Pour remédier à la situation, Ottawa gagnerait à prendre exemple sur l’Australie. En 2018, à la suite des avertissements répétés de ses agences de renseignement, le gouvernement fédéral australien a adopté neuf nouvelles lois pour prévenir l’ingérence politique étrangère. Elles sont venues remplacer l’ancien cadre légal rédigé dans les années 1970 et qui était devenu complètement inadéquat.

Parmi les principales dispositions, l’Australie oblige dorénavant l’inscription des lobbyistes des gouvernements étrangers sur un registre public. Récemment, le premier ministre de l’époque, Malcolm Turnbull, a déclaré en commission parlementaire⁠1 que le principal objectif de ce registre était de mettre en lumière les liens établis par le Front uni du Parti communiste chinois en Australie.

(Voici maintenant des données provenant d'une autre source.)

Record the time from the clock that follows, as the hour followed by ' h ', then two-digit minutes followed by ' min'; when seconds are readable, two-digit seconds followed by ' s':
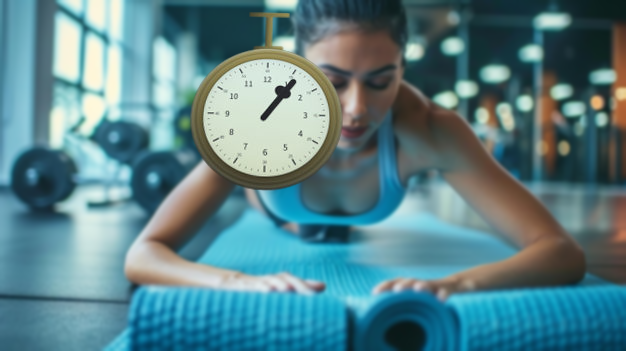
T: 1 h 06 min
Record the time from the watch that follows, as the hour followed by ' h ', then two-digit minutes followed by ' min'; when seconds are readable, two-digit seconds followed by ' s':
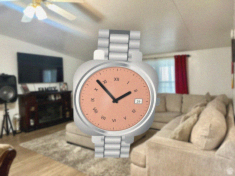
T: 1 h 53 min
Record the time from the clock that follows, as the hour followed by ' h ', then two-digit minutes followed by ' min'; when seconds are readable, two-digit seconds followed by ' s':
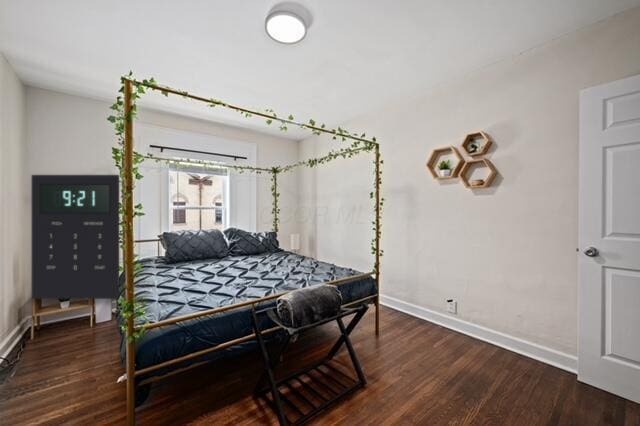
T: 9 h 21 min
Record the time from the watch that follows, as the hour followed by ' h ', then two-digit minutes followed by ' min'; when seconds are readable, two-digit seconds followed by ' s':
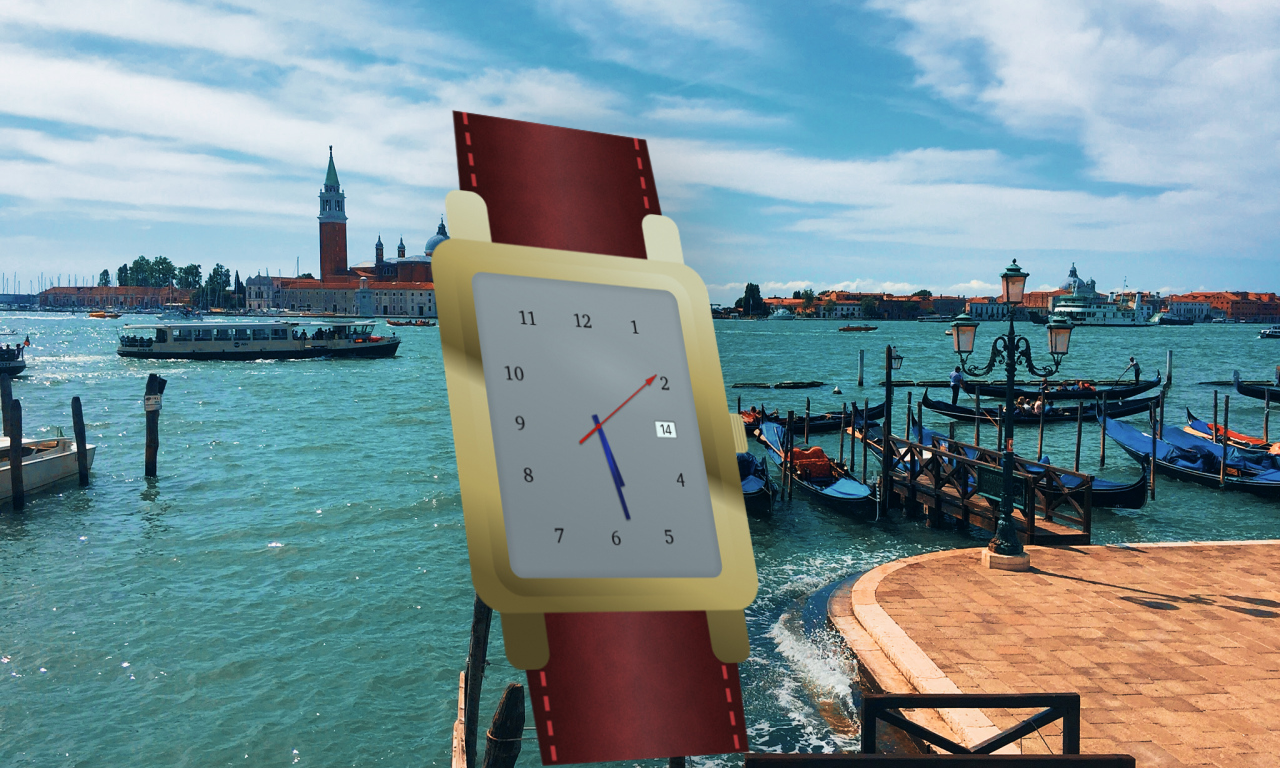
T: 5 h 28 min 09 s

Aussi, les lois qu’a sanctionnées l’Australie criminalisent l’adoption d’un comportement secret, trompeur ou menaçant au nom d’un gouvernement ou d’une entité étrangère dans le but d’influencer ses processus politiques ou démocratiques, de soutenir une agence de renseignement étrangère et de porter atteinte à sa sécurité nationale.

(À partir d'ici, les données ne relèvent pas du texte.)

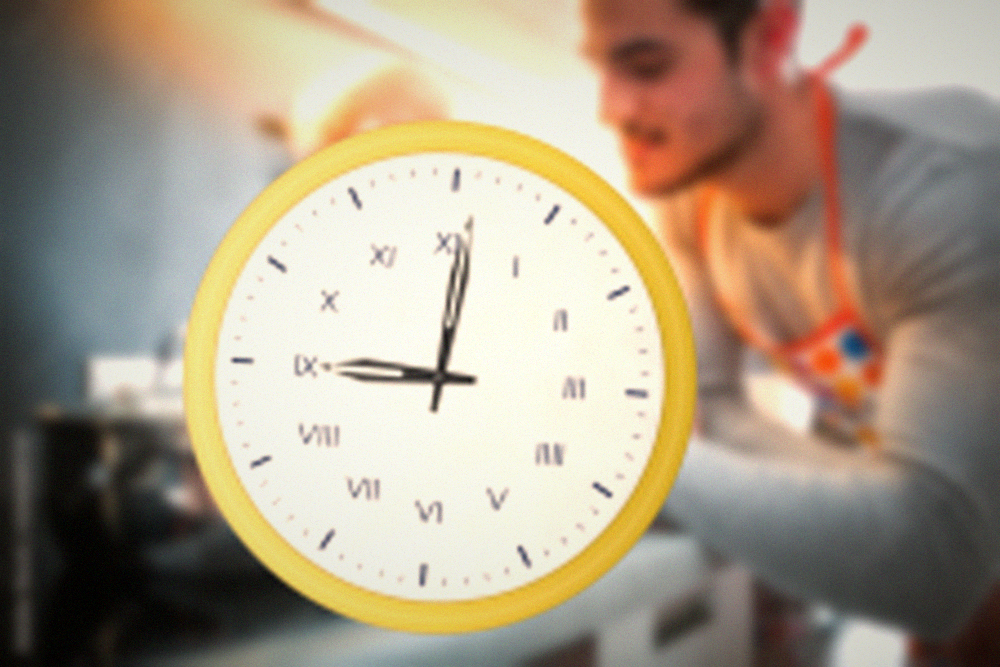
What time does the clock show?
9:01
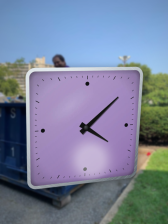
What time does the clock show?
4:08
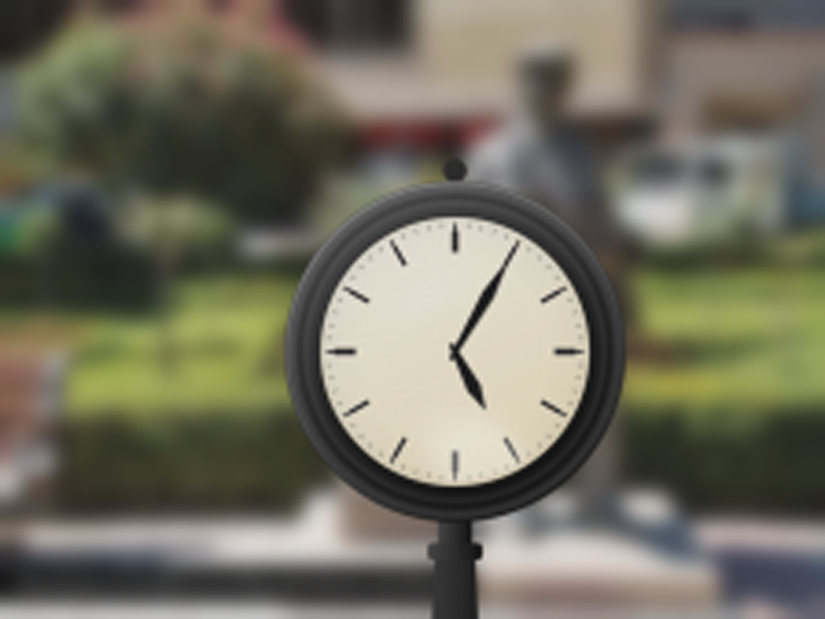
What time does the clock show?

Surtout, elles donnent aux organismes chargés de leur application et du renseignement le pouvoir d’intervenir en amont d’une éventuelle ingérence étrangère et de poursuivre les responsables.

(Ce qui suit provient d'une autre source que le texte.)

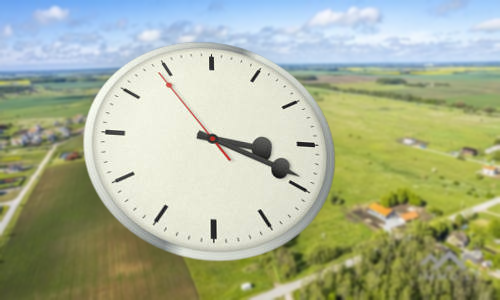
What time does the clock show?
3:18:54
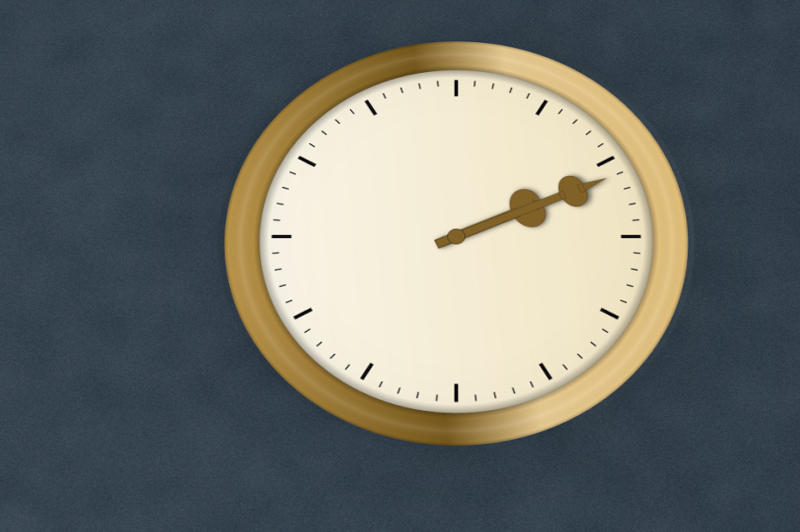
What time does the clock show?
2:11
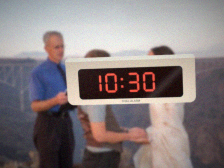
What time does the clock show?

Ces derniers sont passibles de peines pouvant aller de 10 à 20 ans d’emprisonnement. Ce sera au Canada de trouver son propre équilibre entre ces mesures contraignantes et préventives.

À la lumière de l’actualité canadienne, suivre l’exemple australien en adoptant un cadre législatif plus robuste contre l’ingérence politique étrangère apparaît fondamental. Cela nécessitera néanmoins d’y allouer les ressources en conséquence. Le SCRS et la Gendarmerie royale canadienne (GRC) doivent disposer d’outils législatifs et réglementaires adéquats, mais aussi avoir les moyens nécessaires pour remplir adéquatement leur mission et faire face à la menace pesant sur le pays.

En raison de l’ampleur de cette dernière, il est important que le SCRS et la GRC ne soient pas les seules entités à se préoccuper de cet enjeu. Les politiciens ont aussi un rôle déterminant à jouer et un défi de cet ordre ne peut être laissé aux aléas de la joute partisane. L’ensemble des partis doit faire front commun. Il en va de l’intégrité de nos processus électoraux et du maintien de la confiance du public envers nos institutions démocratiques. Rien de moins.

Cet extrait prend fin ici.